Während des Entstehungsprozesses dieses Streichquartetts im Jahr 2011 wurde Norwegen von einer Terrorattacke erschüttert. Nachher war nichts mehr so wie bisher. Auch im Werk von Maja Ratkje hat dieser Gewaltakt Spuren hinterlassen. Dramatisch wirkte der Zusammenbruch vor allem durch die Zurückhaltung, mit dem er sich in der Musik widerspiegelte. Doch allmählich entstand wieder Neues, so dass zum Schluss hin die Farbe des Beginns wieder durchflimmerte.

Missverständnis

Die Deutung dieses Streichquartetts war eine Bereicherung und verströmte eine nachhaltige Wirkung. Ärgerlich war deshalb, dass unmittelbar im Anschluss an dieses Werk zeitgenössische Arrangements Nord-Norwegischer Volkslieder wie lärmendes Gepolter in den Raum gestellt wurden. Selbstverständlich waren auch diese Stücke hervorragend arrangiert und wurden vom Engegård Quartett faszinierend gespielt.
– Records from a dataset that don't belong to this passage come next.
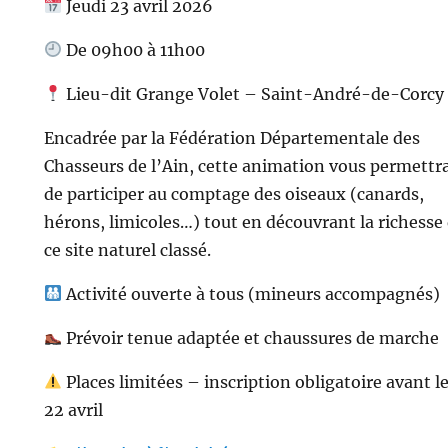
Jeudi 23 avril 2026
De 09h00 à 11h00
Lieu-dit Grange Volet – Saint-André-de-Corcy
Encadrée par la Fédération Départementale des
Chasseurs de l’Ain, cette animation vous permettr
de participer au comptage des oiseaux (canards,
hérons, limicoles…) tout en découvrant la richesse
ce site naturel classé.
Activité ouverte à tous (mineurs accompagnés)
Prévoir tenue adaptée et chaussures de marche
Places limitées – inscription obligatoire avant l
22 avril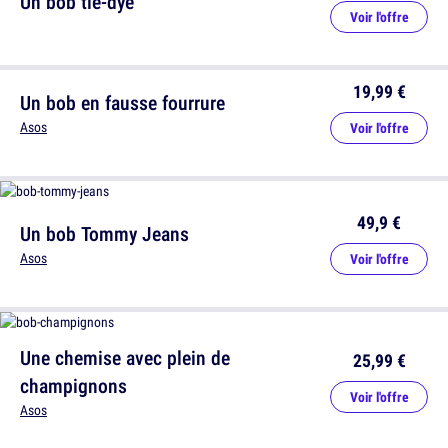
Un bob tie-dye
Voir l'offre
19,99 €
Un bob en fausse fourrure
Asos
Voir l'offre
49,9 €
Un bob Tommy Jeans
Asos
Voir l'offre
Une chemise avec plein de
25,99 €
champignons
Voir l'offre
Asos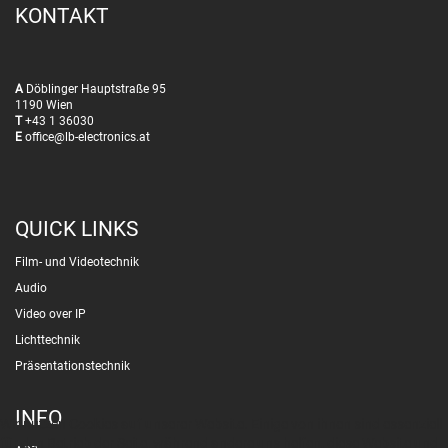
KONTAKT
A
Döblinger Hauptstraße 95
1190 Wien
T
+43 1 36030
E
office@lb-electronics.at
QUICK LINKS
Film- und Videotechnik
Audio
Video over IP
Lichttechnik
Präsentationstechnik
INFO
Wir nutzen Cookies auf unserer Website. Einige von ihnen sind essenziell
für den Betrieb der Seite, während andere uns helfen, diese Website und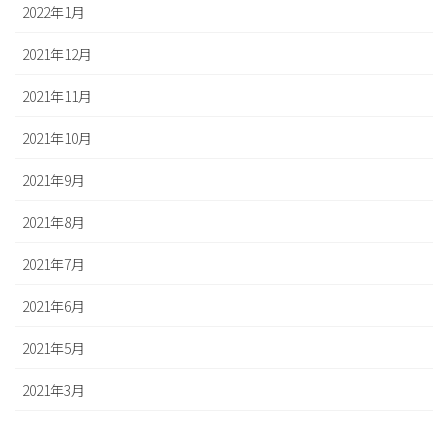
2022年1月
2021年12月
2021年11月
2021年10月
2021年9月
2021年8月
2021年7月
2021年6月
2021年5月
2021年3月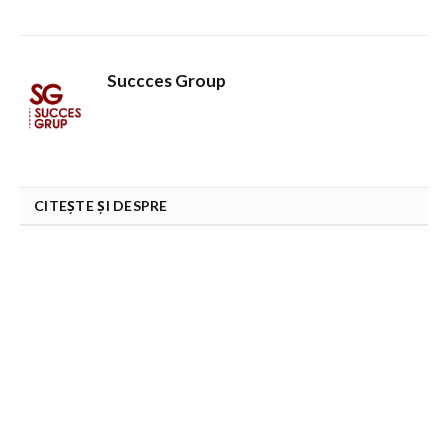
Succces Group
CITEȘTE ȘI DESPRE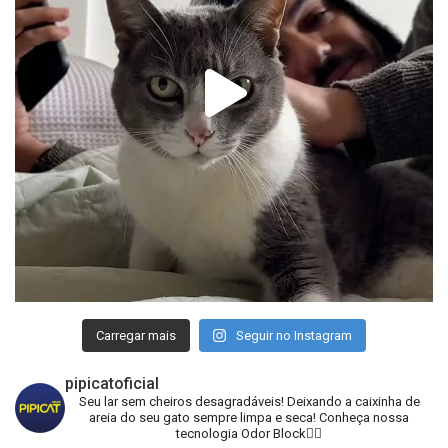
Carregar mais
Seguir no Instagram
pipicatoficial
Seu lar sem cheiros desagradáveis!
Deixando a caixinha de
areia do seu gato sempre limpa e seca!
Conheça nossa
tecnologia Odor Block👇🏻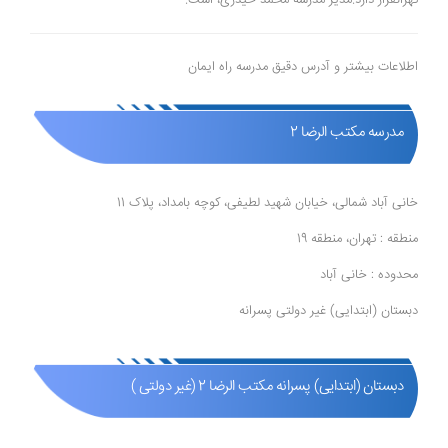
تهرانقرار دارد.مدیر مدرسه محمد حیدری، است.
اطلاعات بیشتر و آدرس دقیق مدرسه راه ایمان
مدرسه مکتب الرضا 2
خانی آباد شمالی، خیابان شهید لطیفی، کوچه بامداد، پلاک 11
منطقه : تهران، منطقه 19
محدوده : خانی آباد
دبستان (ابتدایی) غیر دولتی پسرانه
دبستان (ابتدایی) پسرانه مکتب الرضا 2 (غیر دولتی )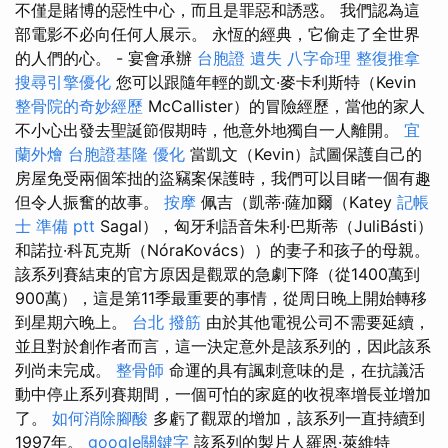
不僅是賭博的惡性中心，而且是罪惡和誘惑。 我們認為這
部電影不必向任何人展示。 永恆的經典，它偷走了全世界
的人們的心。 - 宴會承辦
台胞證 遺失
八字命理 整復推拿
搜尋引擎優化
您可以跟隨年輕的凱文·麥卡利斯特（Kevin
整骨院的奇妙經歷
McCallister）的冒險經歷，當他的家人
不小心出發去聖誕節假期時，他意外地獨自一人離開。
宜
蘭外燴
台胞證基隆
優化
當凱文（Kevin）試圖保護自己的
房屋免受兩個笨拙的盜竊案保護時，我們可以目睹一個有趣
但令人振奮的故事。
按摩
佩吉（凱蒂·薩加爾（Katey
記帳
士 準備 ptt
Sagal），匈牙利語音朱利·巴斯蒂（JuliBásti）
和諾拉·科瓦克斯（NóraKovács））的妻子和孩子的母親。
該系列賽結束的官方原因是觀眾的急劇下降（從1400萬到
900萬），這是第11季最重要的事情，從周日晚上開始轉移
到星期六晚上。
台北 撥筋
由於其他電視公司不需要延續，
並且對於創作者而言，這一決定意外是該系列的，因此該系
列尚未完成。
整骨師
命運的具有諷刺意味的是，在抗議活
動中停止系列賽期間，一個可怕的家庭的收視率增長並增加
了。
如何消除腳酸
多虧了觀眾的增加，該系列一直持續到
1997年。
google關鍵字
該系列的製片人羅恩·萊維特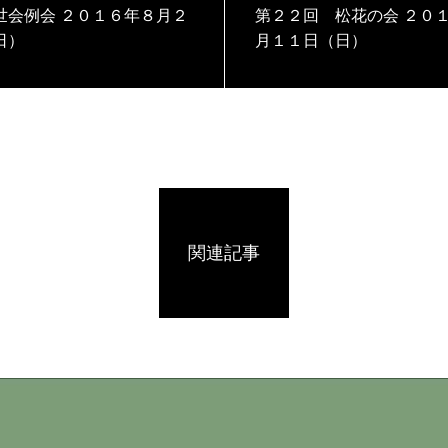
世会例会 ２０１６年８月２
第２２回 松花の会 ２０１６年９
日）
月１１日（日）
関連記事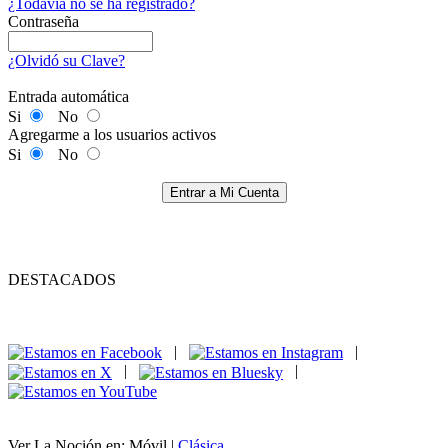
¿Todavía no se ha registrado?
Contraseña
¿Olvidó su Clave?
Entrada automática
Si
No
Agregarme a los usuarios activos
Si
No
Entrar a Mi Cuenta
DESTACADOS
|
|
|
|
Ver La Noción en: Móvil |
Clásica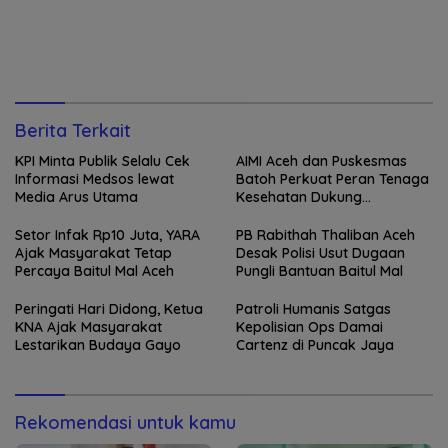
Berita Terkait
KPI Minta Publik Selalu Cek
AIMI Aceh dan Puskesmas
Informasi Medsos lewat
Batoh Perkuat Peran Tenaga
Media Arus Utama
Kesehatan Dukung
Keberhasilan Menyusui
Setor Infak Rp10 Juta, YARA
PB Rabithah Thaliban Aceh
Ajak Masyarakat Tetap
Desak Polisi Usut Dugaan
Percaya Baitul Mal Aceh
Pungli Bantuan Baitul Mal
Peringati Hari Didong, Ketua
Patroli Humanis Satgas
KNA Ajak Masyarakat
Kepolisian Ops Damai
Lestarikan Budaya Gayo
Cartenz di Puncak Jaya
Rekomendasi untuk kamu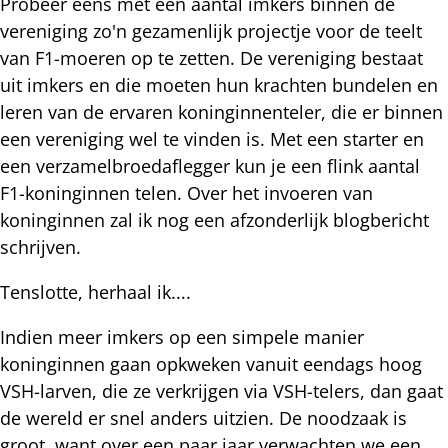
Probeer eens met een aantal imkers binnen de
vereniging zo'n gezamenlijk projectje voor de teelt
van F1-moeren op te zetten. De vereniging bestaat
uit imkers en die moeten hun krachten bundelen en
leren van de ervaren koninginnenteler, die er binnen
een vereniging wel te vinden is. Met een starter en
een verzamelbroedaflegger kun je een flink aantal
F1-koninginnen telen. Over het invoeren van
koninginnen zal ik nog een afzonderlijk blogbericht
schrijven.
Tenslotte, herhaal ik....
Indien meer imkers op een simpele manier
koninginnen gaan opkweken vanuit eendags hoog
VSH-larven, die ze verkrijgen via VSH-telers, dan gaat
de wereld er snel anders uitzien. De noodzaak is
groot, want over een paar jaar verwachten we een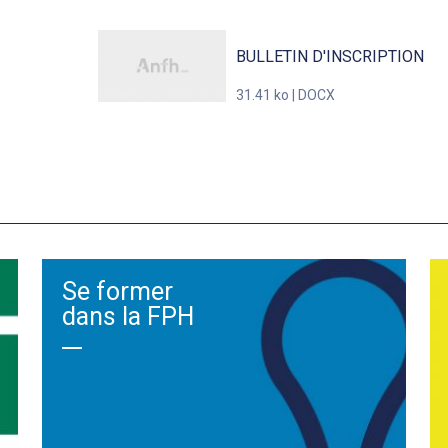
BULLETIN D'INSCRIPTION
31.41 ko | DOCX
Se former
dans la FPH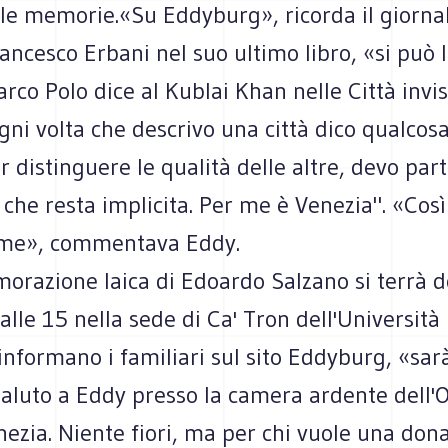
le memorie.«Su Eddyburg», ricorda il giornal
rancesco Erbani nel suo ultimo libro, «si può
rco Polo dice al Kublai Khan nelle Città invisib
gni volta che descrivo una città dico qualcosa
r distinguere le qualità delle altre, devo par
 che resta implicita. Per me è Venezia". «Cos
 me», commentava Eddy.
razione laica di Edoardo Salzano si terrà 
alle 15 nella sede di Ca' Tron dell'Università 
 informano i familiari sul sito Eddyburg, «sar
saluto a Eddy presso la camera ardente dell'
enezia. Niente fiori, ma per chi vuole una don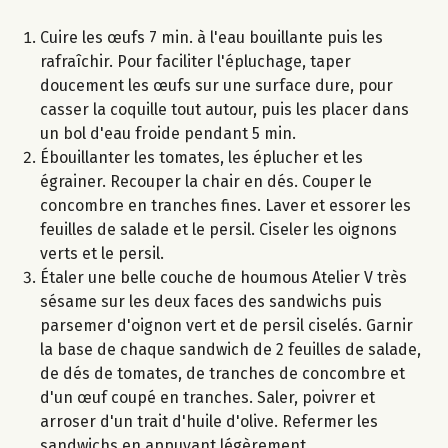
Cuire les œufs 7 min. à l'eau bouillante puis les
rafraîchir. Pour faciliter l'épluchage, taper
doucement les œufs sur une surface dure, pour
casser la coquille tout autour, puis les placer dans
un bol d'eau froide pendant 5 min.
Ébouillanter les tomates, les éplucher et les
égrainer. Recouper la chair en dés. Couper le
concombre en tranches fines. Laver et essorer les
feuilles de salade et le persil. Ciseler les oignons
verts et le persil.
Étaler une belle couche de houmous Atelier V très
sésame sur les deux faces des sandwichs puis
parsemer d'oignon vert et de persil ciselés. Garnir
la base de chaque sandwich de 2 feuilles de salade,
de dés de tomates, de tranches de concombre et
d'un œuf coupé en tranches. Saler, poivrer et
arroser d'un trait d'huile d'olive. Refermer les
sandwichs en appuyant légèrement.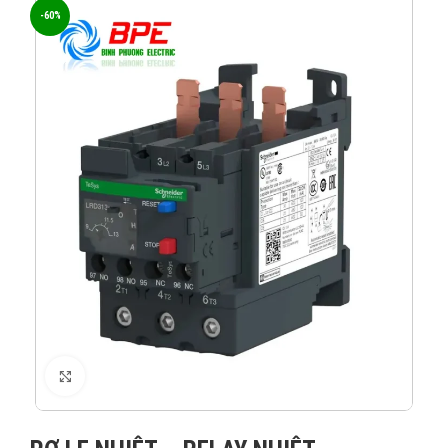
-60%
XEM ẢNH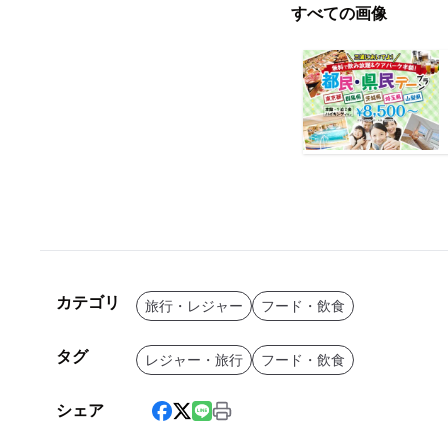
すべての画像
カテゴリ
旅行・レジャー
フード・飲食
タグ
レジャー・旅行
フード・飲食
シェア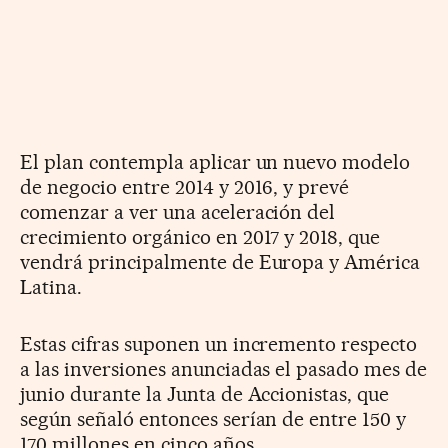
El plan contempla aplicar un nuevo modelo
de negocio entre 2014 y 2016, y prevé
comenzar a ver una aceleración del
crecimiento orgánico en 2017 y 2018, que
vendrá principalmente de Europa y América
Latina.
Estas cifras suponen un incremento respecto
a las inversiones anunciadas el pasado mes de
junio durante la Junta de Accionistas, que
según señaló entonces serían de entre 150 y
170 millones en cinco años.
Diese Werkfolge war symptomatisch für die Programmgestaltung beim Feldkirch Festival und vielen anderen Veranstaltern. Dem Publikum wird offenbar nichts zugemutet. Jede nachdenkliche oder gar bedrückende musikalische Aussage wird unvermittelt wieder aufgelöst, weil die Musik – im Gegensatz zum Theater und Film – in den Köpfen vieler Programmmacher allein der seelischen Erbauung zu dienen hat. Dies bewirkt oft eine Belanglosigkeit, die den dargebotenen Kompositionen nicht gerecht wird.

Von der Wertschätzung der Kunst und Kultur

Im Rahmen einer Podiumsdiskussion diskutierten Johanna Laakso (Universitätsprofessorin für Finno-Ugristik an der Universität Wien), Petra Biesalski (stellvertretende Leiterin des Goethe-Instituts Oslo) und Taina Lehtonen (Schulleiterin des Musikgymnasiums Kaustinen) über kultur- und bildungspolitische Leitgedanken in Finnland und Norwegen. Spannend und unterhaltsam berichteten die Frauen unter anderem darüber, dass in Norwegen eine „Wohlfühlschule“ gepflegt wird, in Finnland hingegen durchaus auch eine Leistung eingefordert wird. Kultur wird in beiden Ländern als Exportgut betrachtet. Damit einher geht eine hohe Wertschätzung der Kunst und Kultur, die sich selbstverständlich in den finanziellen Mitteln niederschlägt.